I got fired.
And because I’m a damn professional, I want to learn from it. I want a lesson. An equation that that is formulated of: If next time I do X + Y x Z then it’ll work out. But business isn’t math, and sometimes your equations are correct and your work is shown, and you still get fired.
I own a startup TV production and social media marketing agency that is fresh in its second year of business. Our first year was successful beyond expectation. We’ve worked with local, regional and national clients and even won a few awards. We’ve kept things small and efficient. We’ve chose clients and projects that we’re passionate about and we’ve done damn good work. Work that speaks for itself and has the metrics to back it up.
The situation involves a social media client that has been on retainer for almost a year. They had 54 Instagram followers when I was hired. I grew the Instagram account by 1,983% and the interaction by 176%. I created Facebook ad campaigns that were viewed by 10–15k people a day in the target areas. We measured success from promo codes and click throughs. Corporate raved the quality of the content. I went above and beyond the contractual obligations and was pleasant, agreeable and accommodating even when I disagreed with the client’s suggestions. I did this all at a third of the going rate at similar agencies.
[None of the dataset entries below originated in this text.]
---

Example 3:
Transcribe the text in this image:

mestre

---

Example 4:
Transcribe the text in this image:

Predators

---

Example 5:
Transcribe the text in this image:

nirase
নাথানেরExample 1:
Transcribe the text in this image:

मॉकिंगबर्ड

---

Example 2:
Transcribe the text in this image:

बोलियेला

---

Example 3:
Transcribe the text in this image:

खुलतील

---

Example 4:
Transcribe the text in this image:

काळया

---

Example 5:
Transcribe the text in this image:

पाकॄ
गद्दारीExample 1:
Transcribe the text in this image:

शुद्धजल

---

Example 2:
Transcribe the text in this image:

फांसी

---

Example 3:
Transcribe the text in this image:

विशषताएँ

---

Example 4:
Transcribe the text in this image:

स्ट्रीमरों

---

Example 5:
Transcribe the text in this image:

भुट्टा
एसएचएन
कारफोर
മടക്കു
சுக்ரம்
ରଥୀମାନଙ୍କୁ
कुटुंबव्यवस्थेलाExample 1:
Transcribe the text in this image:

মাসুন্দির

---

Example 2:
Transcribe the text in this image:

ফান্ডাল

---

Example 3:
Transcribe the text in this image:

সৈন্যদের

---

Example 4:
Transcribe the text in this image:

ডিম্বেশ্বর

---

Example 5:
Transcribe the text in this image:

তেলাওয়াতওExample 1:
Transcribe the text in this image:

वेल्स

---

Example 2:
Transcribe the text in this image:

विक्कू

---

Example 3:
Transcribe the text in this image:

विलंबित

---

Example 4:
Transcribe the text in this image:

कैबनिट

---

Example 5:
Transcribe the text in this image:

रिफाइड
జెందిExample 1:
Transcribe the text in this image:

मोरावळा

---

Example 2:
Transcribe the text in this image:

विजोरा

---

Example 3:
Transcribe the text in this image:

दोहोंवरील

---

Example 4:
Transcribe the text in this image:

If there was dissatisfaction it was never communicated, despite my emails ending in “any feedback welcome and appreciated!”.
I just got an email one day — “can you meet this week?”.
The client suggested we meet at Panera. What is it about Panera that just has “you’re screwed” written all over it. Also, very risky on the client-side. It also sounds like a hot Panini to the face if things go wrong. But that’s not what it resulted in, because like I said, I’m a damn professional.
What it did result in is the client telling me that for financial and political reasons they’ll be moving social media in house. They loved the work, recognize how successful it has been, and it was just the situation they are in.
Henry Ford and a throw pillow somewhere once said, “The only real mistake is the one from which we learn nothing.” Fair enough. What can I learn? I did what I always do when I want to learn something — ask Google. There is no shortage of advice on the topic.
Some of the most popular lessons included:
• Not thriving in an environment (inapplicable)
• Not taking your job for granted (got it)
• Brainstorming ways you can perform better next time (inapplicable, see results above)
• Clarifying expectations (contract expectation met and exceeded)
None of these suggestions seemed to apply to my situation. And no, not because I’m a millennial that thinks I do no wrong and everything should be handed to me — but because the work was good. Plain and simple.
What I learned is that sometimes there is nothing to learn. Sometimes it’s not you, it’s them. Sometimes Henry Ford and throw pillows are wrong. And sometimes you just use it an an opportunity for a Medium article, pour one out to all the followers they won’t get now, and move on.